How to predict exact boundaries of genes?

All living organisms contain DNA, providing the instructions for all of the varied activities its cells need to carry out. The totality of an organisms DNA is called a genome and distinct regions within this, called genes, encode all of the cells’ molecular machinery. When the first genome was sequenced scientists relied on manual annotation of these gene regions, but as the genomic revolution of the mid 2000’s unfolded, the rate of genome sequencing dramatically increased and the development of effective automated annotation took precedence.

Modern techniques are now able to identify where the genes reside with high accuracy, but finding the exact boundaries of those regions remains a challenging problem. In particular, the starting point of genes are especially difficult to accurately identify. This is important because a gene’s genomic sequence determines its function and the start often contains important regulatory instructions detailing e.g. localization of the final product. While researchers can manually identify these boundaries using experimental approaches, the laborious and costly nature of these experiments mean that in practice, this can only be performed for a handful of the many tens of thousands of genomes that have now been sequenced.

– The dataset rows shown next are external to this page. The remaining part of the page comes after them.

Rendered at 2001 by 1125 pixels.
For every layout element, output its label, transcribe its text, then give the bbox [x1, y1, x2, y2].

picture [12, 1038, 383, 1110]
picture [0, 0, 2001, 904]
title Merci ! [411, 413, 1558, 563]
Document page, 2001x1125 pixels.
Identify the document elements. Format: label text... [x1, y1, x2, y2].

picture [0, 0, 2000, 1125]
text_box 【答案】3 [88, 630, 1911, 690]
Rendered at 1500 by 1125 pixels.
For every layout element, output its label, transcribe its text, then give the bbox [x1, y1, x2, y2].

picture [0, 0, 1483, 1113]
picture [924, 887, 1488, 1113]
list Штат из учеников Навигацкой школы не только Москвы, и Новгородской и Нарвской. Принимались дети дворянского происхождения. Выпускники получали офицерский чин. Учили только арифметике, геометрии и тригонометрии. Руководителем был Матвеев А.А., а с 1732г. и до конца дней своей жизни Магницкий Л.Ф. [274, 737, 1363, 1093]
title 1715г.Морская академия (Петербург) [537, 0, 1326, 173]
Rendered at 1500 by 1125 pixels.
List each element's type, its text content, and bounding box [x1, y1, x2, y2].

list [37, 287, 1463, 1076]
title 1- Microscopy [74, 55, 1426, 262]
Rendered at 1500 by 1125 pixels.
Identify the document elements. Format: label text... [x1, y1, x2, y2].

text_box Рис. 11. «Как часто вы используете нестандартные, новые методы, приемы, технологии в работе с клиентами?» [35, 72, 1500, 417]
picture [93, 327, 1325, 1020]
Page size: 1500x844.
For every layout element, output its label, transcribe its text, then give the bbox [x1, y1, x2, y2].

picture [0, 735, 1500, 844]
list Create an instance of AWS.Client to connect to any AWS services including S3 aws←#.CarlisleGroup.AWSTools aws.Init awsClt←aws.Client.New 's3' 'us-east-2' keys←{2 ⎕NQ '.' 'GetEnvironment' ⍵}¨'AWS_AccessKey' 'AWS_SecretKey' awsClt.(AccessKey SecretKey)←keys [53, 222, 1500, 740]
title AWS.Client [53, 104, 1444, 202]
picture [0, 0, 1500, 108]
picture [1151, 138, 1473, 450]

In order to bridge this widening gap Adam Giess and Eivind Valen from the CBU developed a powerful machine learning approach to predict the exact boundaries of genes. This approach leverages data from a method known as ribo-seq, which captures the molecular machinery in the act of decoding genes. While working with bacterial ribo-seq datasets Adam and Eivind noticed that a distinct pattern occurs when a the machinery interacts with the start of a gene. They then went on to demonstrate how this pattern can be used, in a generalizable method, to accurately annotate gene boundaries in two well known, highly studied bacterial species.

In this way they established a methodology that is able to fix the erroneous gene boundary assignments in existing genomes, and provide highly accurate gene predictions in the ever growing list of newly sequences genomes. Clearing an avenue for the study of a wide range of organisms at previously unprecedented levels of detail.